:: Data for this task
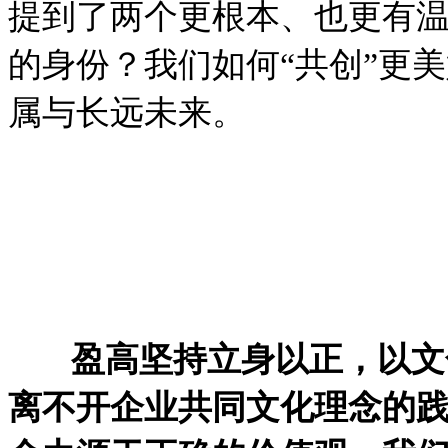
提到了两个更根本、也更有温
的身份？我们如何“共创”更
属与长远未来。
盈高坚持立身以正，以文
离不开企业共同文化理念的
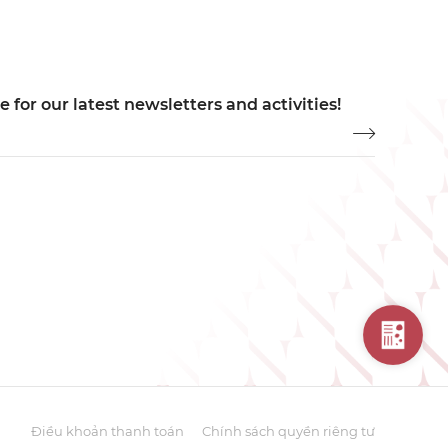
 for our latest newsletters and activities!
Điều khoản thanh toán
Chính sách quyền riêng tư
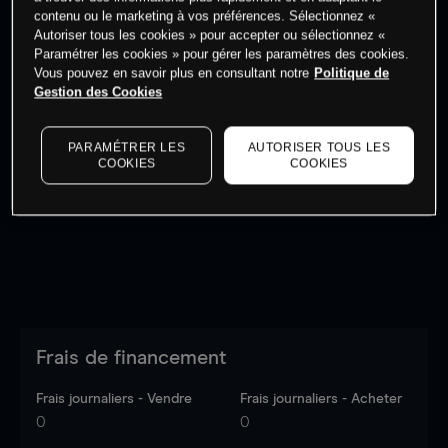
Commencez à trader
contenu ou le marketing à vos préférences. Sélectionnez «
Autoriser tous les cookies » pour accepter ou sélectionnez «
Paramétrer les cookies » pour gérer les paramètres des cookies.
Vous pouvez en savoir plus en consultant notre
Politique de
Gestion des Cookies
Les prix sont indicatifs.
Connectez-vous
pour voir les
PARAMÉTRER LES
AUTORISER TOUS LES
dernières données du marché.
Log in
to see latest
COOKIES
COOKIES
market data
Frais de financement
Frais journaliers - Vendre
Frais journaliers - Acheter
0
0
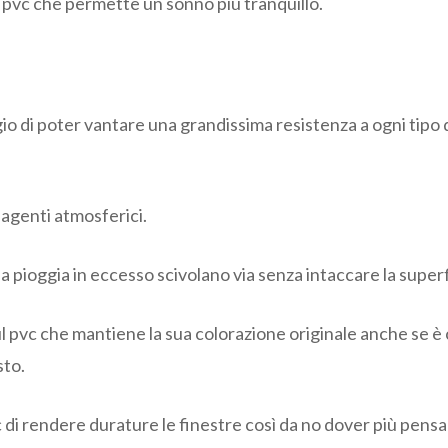
 pvc che permette un sonno più tranquillo.
 di poter vantare una grandissima resistenza a ogni tipo di 
i agenti atmosferici.
a pioggia in eccesso scivolano via senza intaccare la superfi
ul pvc che mantiene la sua colorazione originale anche se è 
sto.
 di rendere durature le finestre così da no dover più pensar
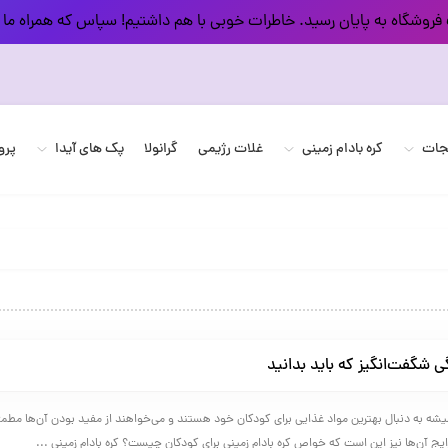
فروشگاه به پایان رسید. خاطرات خوبی با هم داشتیم! سپاس که همراه ما 
یجات
کره بادام زمینی
غلات رژیمی
گرانولا
پک های آیدا
پرو
یشه به دنبال بهترین مواد غذایی برای کودکان خود هستند و می‌خواهند از مفید بودن آن‌ها مطم
یج آن‌ها نیز این است که خواص کره بادام زمینی برای کودکان چیست؟ کره بادام ‌زمینی ...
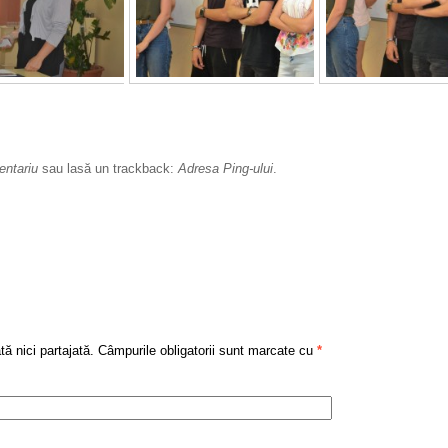
ntariu
sau lasă un trackback:
Adresa Ping-ului
.
tă nici partajată. Câmpurile obligatorii sunt marcate cu
*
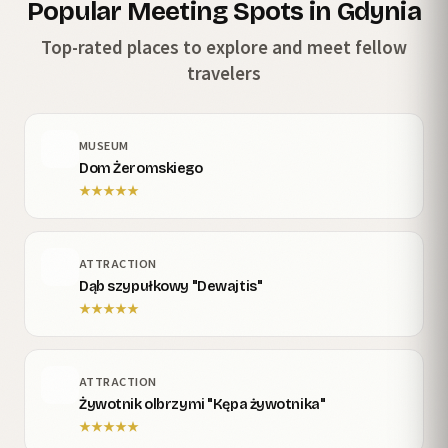
Popular Meeting Spots in Gdynia
Top-rated places to explore and meet fellow
travelers
MUSEUM
Dom Żeromskiego
★
★
★
★
★
ATTRACTION
Dąb szypułkowy "Dewajtis"
★
★
★
★
★
ATTRACTION
Żywotnik olbrzymi "Kępa żywotnika"
★
★
★
★
★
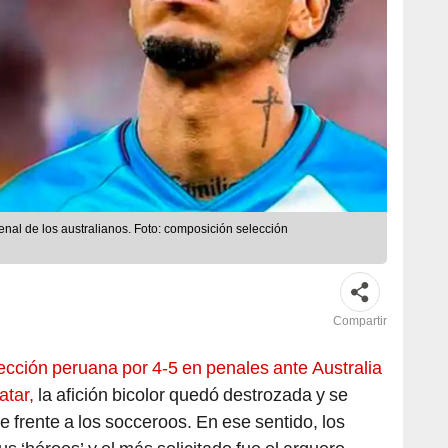
penal de los australianos. Foto: composición selección
Compartir
lección peruana por 4-5 en penales ante Australia
atar,
la afición bicolor quedó destrozada y se
fe frente a los socceroos. En ese sentido, los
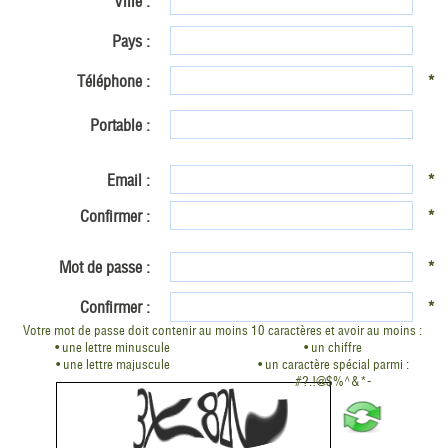
Ville :
*
Pays :
Téléphone :
*
Portable :
Email :
*
Confirmer :
*
Mot de passe :
*
Confirmer :
*
Votre mot de passe doit contenir au moins 10 caractères et avoir au moins :
• une lettre minuscule
• un chiffre
• une lettre majuscule
• un caractère spécial parmi :
#?.!@$%^&*-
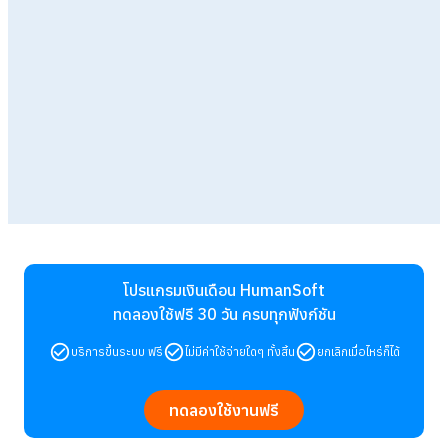
โปรแกรมเงินเดือน HumanSoft
ทดลองใช้ฟรี 30 วัน
ครบทุกฟังก์ชัน
บริการขึ้นระบบ ฟรี
ไม่มีค่าใช้จ่ายใดๆ ทั้งสิ้น
ยกเลิกเมื่อไหร่ก็ได้
ทดลองใช้งานฟรี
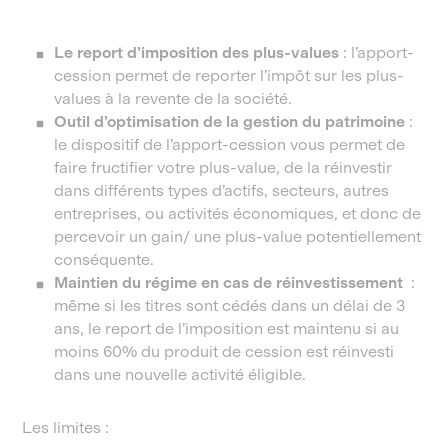
Le report d’imposition des plus-values
: l’apport-
cession permet de reporter l’impôt sur les plus-
values à la revente de la société.
Outil d’optimisation de la gestion du patrimoine
:
le dispositif de l’apport-cession vous permet de
faire fructifier votre plus-value, de la réinvestir
dans différents types d’actifs, secteurs, autres
entreprises, ou activités économiques, et donc de
percevoir un gain/ une plus-value potentiellement
conséquente.
Maintien du régime en cas de réinvestissement
:
même si les titres sont cédés dans un délai de 3
ans, le report de l’imposition est maintenu si au
moins 60% du produit de cession est réinvesti
dans une nouvelle activité éligible.
Les limites :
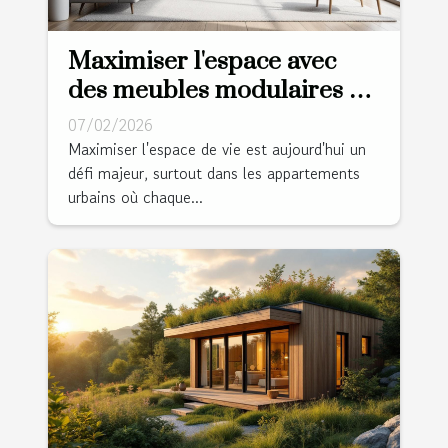
Maximiser l'espace avec
des meubles modulaires et
multifonctions
07/02/2026
Maximiser l'espace de vie est aujourd'hui un
défi majeur, surtout dans les appartements
urbains où chaque...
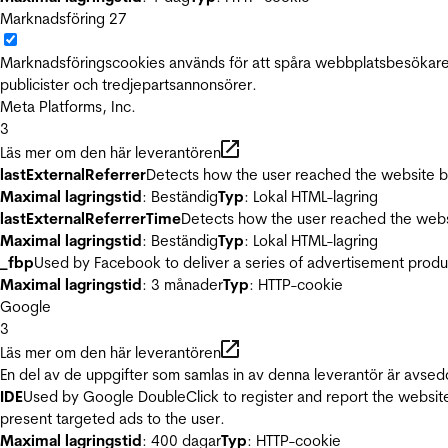
Marknadsföring
27
Marknadsföringscookies används för att spåra webbplatsbesökare.
publicister och tredjepartsannonsörer.
Meta Platforms, Inc.
3
Läs mer om den här leverantören
lastExternalReferrer
Detects how the user reached the website by 
Maximal lagringstid
: Beständig
Typ
: Lokal HTML-lagring
lastExternalReferrerTime
Detects how the user reached the websi
Maximal lagringstid
: Beständig
Typ
: Lokal HTML-lagring
_fbp
Used by Facebook to deliver a series of advertisement product
Maximal lagringstid
: 3 månader
Typ
: HTTP-cookie
Google
3
Läs mer om den här leverantören
En del av de uppgifter som samlas in av denna leverantör är avsed
IDE
Used by Google DoubleClick to register and report the website u
present targeted ads to the user.
Maximal lagringstid
: 400 dagar
Typ
: HTTP-cookie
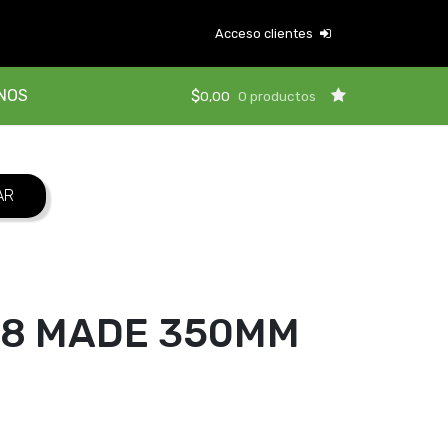
Acceso clientes
NOS
$
0,00
0 productos
38 MADE 350MM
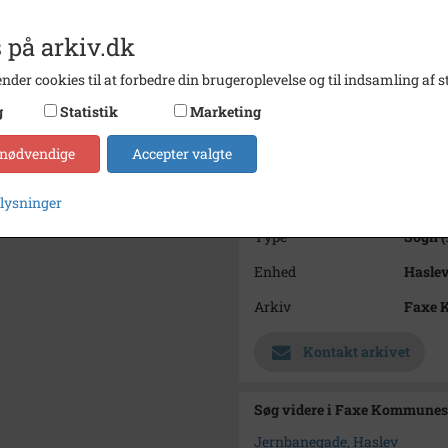
Haslev
På bil
 på arkiv.dk
Periode
1900 -
nder cookies til at forbedre din brugeroplevelse og til indsamling af st
Dateringsnote
Haslev
g
Statistik
Marketing
Fotograf
Ukend
 nødvendige
Accepter valgte
Størrelse
9x13,5
Se på kort
plysninger
Type
Sogn (
Enhed
Haslev
Arkiv
Faxe 
Kontakt arkivet
Søg videre i Faxe Kommunes
Jernbanegade, Haslev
::::
The number alone is wanted: how many lines of the records above include the string "passe".

* [Response to the exercise] 2